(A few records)
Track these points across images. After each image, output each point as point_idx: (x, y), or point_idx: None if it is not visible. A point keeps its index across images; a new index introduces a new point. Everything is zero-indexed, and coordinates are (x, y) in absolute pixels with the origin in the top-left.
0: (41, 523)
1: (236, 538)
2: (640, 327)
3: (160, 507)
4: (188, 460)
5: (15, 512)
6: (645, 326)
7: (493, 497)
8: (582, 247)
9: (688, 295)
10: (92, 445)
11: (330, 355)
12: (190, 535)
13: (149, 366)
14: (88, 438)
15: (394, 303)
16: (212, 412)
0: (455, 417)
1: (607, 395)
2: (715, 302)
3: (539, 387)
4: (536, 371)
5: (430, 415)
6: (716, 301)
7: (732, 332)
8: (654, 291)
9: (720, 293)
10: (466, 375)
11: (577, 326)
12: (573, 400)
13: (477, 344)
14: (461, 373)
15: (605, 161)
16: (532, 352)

INSTRUCTIONS TO FOLLOW: Rewrite the records above with "shown" substituted for "visible" wherever it occurs, leaving everything else unchanged.

RESPONSE TO THIS TASK:
Track these points across images. After each image, output each point as point_idx: (x, y), or point_idx: None if it is not shown. A point keeps its index across images; a new index introduces a new point. Everything is zero-indexed, and coordinates are (x, y) in absolute pixels with the origin in the top-left.
0: (41, 523)
1: (236, 538)
2: (640, 327)
3: (160, 507)
4: (188, 460)
5: (15, 512)
6: (645, 326)
7: (493, 497)
8: (582, 247)
9: (688, 295)
10: (92, 445)
11: (330, 355)
12: (190, 535)
13: (149, 366)
14: (88, 438)
15: (394, 303)
16: (212, 412)
0: (455, 417)
1: (607, 395)
2: (715, 302)
3: (539, 387)
4: (536, 371)
5: (430, 415)
6: (716, 301)
7: (732, 332)
8: (654, 291)
9: (720, 293)
10: (466, 375)
11: (577, 326)
12: (573, 400)
13: (477, 344)
14: (461, 373)
15: (605, 161)
16: (532, 352)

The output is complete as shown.